- **Activity**
Read the records beneath this task and copy every line that contains the string "Symbol".

[Plain-text document sources]
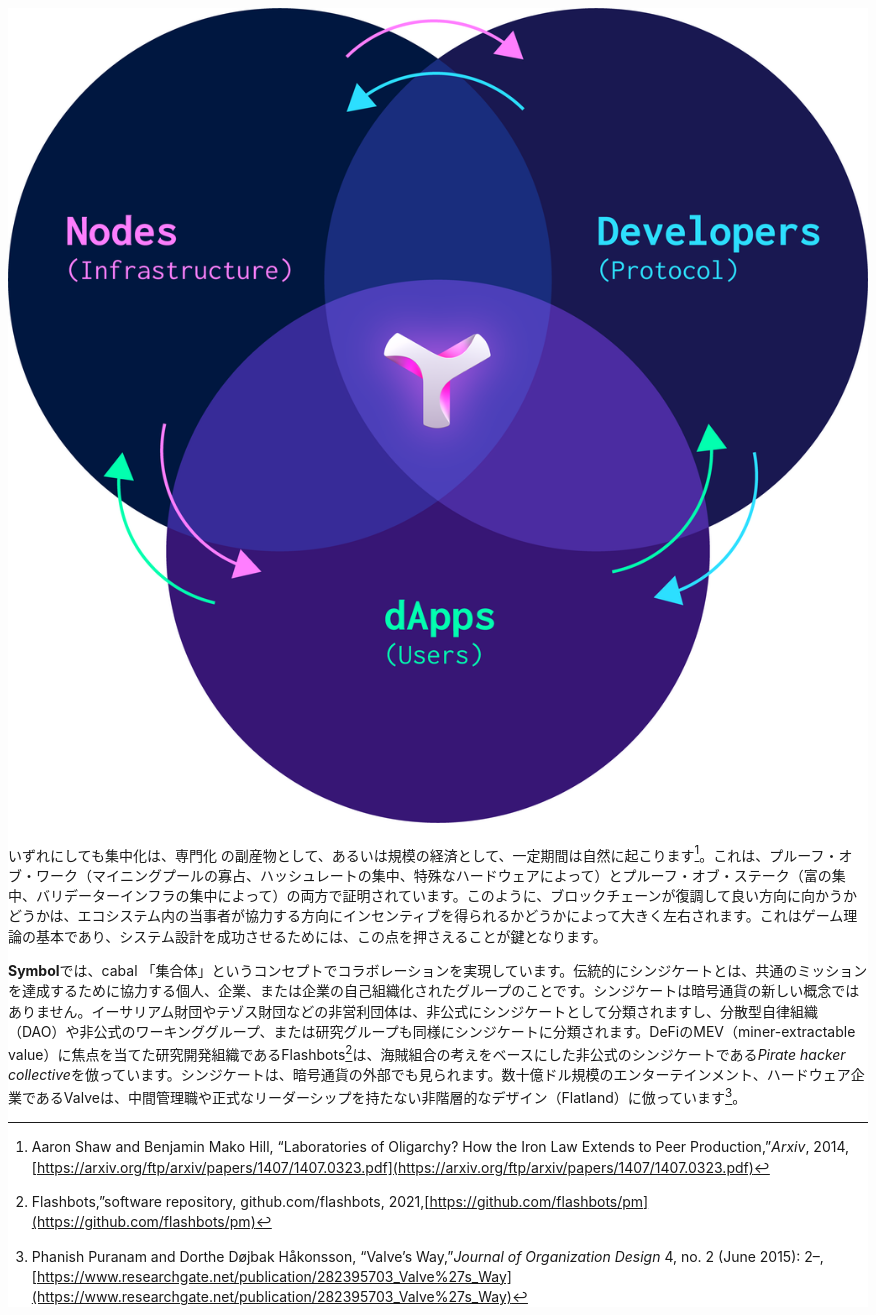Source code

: <img src="images/Symbol%20Venn%20Diagram%201.png" width="100%" alt="Symbol Venn diagram"/>
</a></div>

いずれにしても集中化は、専門化 の副産物として、あるいは規模の経済として、一定期間は自然に起こります[^7]。これは、プルーフ・オブ・ワーク（マイニングプールの寡占、ハッシュレートの集中、特殊なハードウェアによって）とプルーフ・オブ・ステーク（富の集中、バリデーターインフラの集中によって）の両方で証明されています。このように、ブロックチェーンが復調して良い方向に向かうかどうかは、エコシステム内の当事者が協力する方向にインセンティブを得られるかどうかによって大きく左右されます。これはゲーム理論の基本であり、システム設計を成功させるためには、この点を押さえることが鍵となります。

**Symbol**では、cabal 「集合体」というコンセプトでコラボレーションを実現しています。伝統的にシンジケートとは、共通のミッションを達成するために協力する個人、企業、または企業の自己組織化されたグループのことです。シンジケートは暗号通貨の新しい概念ではありません。イーサリアム財団やテゾス財団などの非営利団体は、非公式にシンジケートとして分類されますし、分散型自律組織（DAO）や非公式のワーキンググループ、または研究グループも同様にシンジケートに分類されます。DeFiのMEV（miner-extractable value）に焦点を当てた研究開発組織であるFlashbots[^8]は、海賊組合の考えをベースにした非公式のシンジケートである*Pirate hacker collective*を倣っています。シンジケートは、暗号通貨の外部でも見られます。数十億ドル規模のエンターテインメント、ハードウェア企業であるValveは、中間管理職や正式なリーダーシップを持たない非階層的なデザイン（Flatland）に倣っています[^9]。


[^1]: Griffin Ichiba Hotchkiss, Andrei Maiboroda, and Paul Wackerow, “ETHEREUM VIRTUAL MACHINE (EVM),”docs, ethereum-org-website/src/content/developers/docs/evm/index.md, accessed June 7, 2021,[https://ethereum.org/en/developers/docs/evm/](https://ethereum.org/en/developers/docs/evm/)
[^2]: Store Data, Permanently.,”Home page, arweave.org, 2020,[https://www.arweave.org/](https://www.arweave.org/)
[^3]: David Vorick et al., “Decentralized Internet for a Free Future,”Home page, Skynet, 2021,[https://siasky.net/](https://siasky.net/)
[^4]: Balaji S. Srinivasan, “Yes, You May Need a Blockchain,”Blog post, Balaji S. Srinivasan, May 14, 2019,[https://balajis.com/yes-you-may-need-a-blockchain/](https://balajis.com/yes-you-may-need-a-blockchain/)
[^5]: Clayton M. Christensen, Michael E. Raynor, and Rory McDonald, “What Is Disruptive Innovation?,”*Harvard Business Review*, December 2015,[https://hbr.org/2015/12/what-is-disruptive-innovation](https://hbr.org/2015/12/what-is-disruptive-innovation)
[^6]: Lingfei Wu, Wang Dashun, and James A. Evans, “Large Teams Develop and Small Teams Disrupt Science and Technology,”*Nature* 566 (2019): 378–2,[https://par.nsf.gov/servlets/purl/10109889](https://par.nsf.gov/servlets/purl/10109889)
[^7]: Aaron Shaw and Benjamin Mako Hill, “Laboratories of Oligarchy? How the Iron Law Extends to Peer Production,”*Arxiv*, 2014,[https://arxiv.org/ftp/arxiv/papers/1407/1407.0323.pdf](https://arxiv.org/ftp/arxiv/papers/1407/1407.0323.pdf)
[^8]: Flashbots,”software repository, github.com/flashbots, 2021,[https://github.com/flashbots/pm](https://github.com/flashbots/pm)
[^9]: Phanish Puranam and Dorthe Døjbak Håkonsson, “Valve’s Way,”*Journal of Organization Design* 4, no. 2 (June 2015): 2–,[https://www.researchgate.net/publication/282395703_Valve%27s_Way](https://www.researchgate.net/publication/282395703_Valve%27s_Way)
[^10]: Vitalik Buterin, Zoë Hitzig, and E. Glen Weyl, “Liberal Radicalism: A Flexible Design for Philanthropic Matching Funds,”*Available at SSRN 3243656*, 2018,[https://www.gwern.net/docs/economics/2018-buterin.pdf](https://www.gwern.net/docs/economics/2018-buterin.pdf)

- **The answer**
: <img src="images/Symbol%20Venn%20Diagram%201.png" width="100%" alt="Symbol Venn diagram"/>
**Symbol**では、cabal 「集合体」というコンセプトでコラボレーションを実現しています。伝統的にシンジケートとは、共通のミッションを達成するために協力する個人、企業、または企業の自己組織化されたグループのことです。シンジケートは暗号通貨の新しい概念ではありません。イーサリアム財団やテゾス財団などの非営利団体は、非公式にシンジケートとして分類されますし、分散型自律組織（DAO）や非公式のワーキンググループ、または研究グループも同様にシンジケートに分類されます。DeFiのMEV（miner-extractable value）に焦点を当てた研究開発組織であるFlashbots[^8]は、海賊組合の考えをベースにした非公式のシンジケートである*Pirate hacker collective*を倣っています。シンジケートは、暗号通貨の外部でも見られます。数十億ドル規模のエンターテインメント、ハードウェア企業であるValveは、中間管理職や正式なリーダーシップを持たない非階層的なデザイン（Flatland）に倣っています[^9]。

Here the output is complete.